Related to Figure 4. SCN slices expressing PER2::LUC were treated with the NR2C antagonist DQP-1105. Following drug addition, the original daily trajectory of the CoL of the bioluminescent distribution (black contour) shifted to a more ventral position (white contour), coherently with the dorsal expression of the NR2C subunit.

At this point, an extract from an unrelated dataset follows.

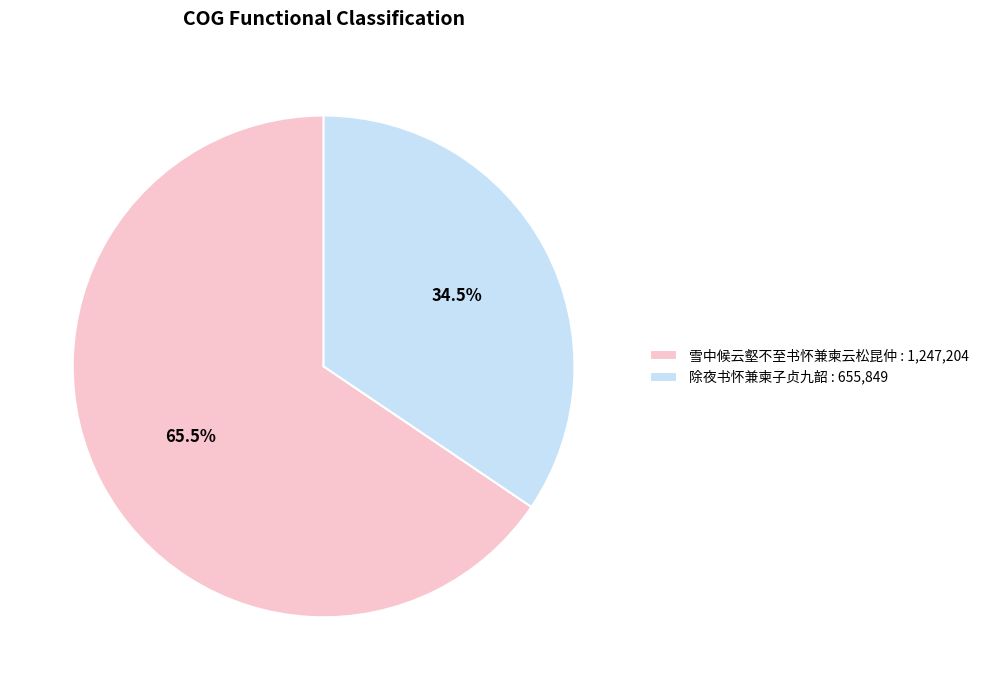

What percentage is NOT represented by 雪中候云壑不至书怀兼柬云松昆仲?

34.5%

Movie S3. CoL Analysis of PER2::LUC Spatiotemporal Wave in Astrocytically Restricted Ck1ε^Tau/Tau Knockout

Related to Figure 7. SCN slices expressing PER2::LUC from floxed Ck1ε^Tau/Tau mice were transduced with AAVs encoding Cre recombinase, driven by the GFAP promoter. Real-time bioluminescent recording started immediately after AAV transduction to follow the dynamic of the spatiotemporal changes in PER2::LUC expression upon astrocytic knockout of the Tau allele. After a lag, due to viral transduction cycle, the original daily trajectory of the CoL of the bioluminescent distribution (white contour) changed its shape and dynamically shifted to a more dorsal stable position (black contour). Therefore, re-programming of TTFL clock in astrocytes re-programmed the spatiotemporal wave of clock gene expression of the SCN to a new and specific state.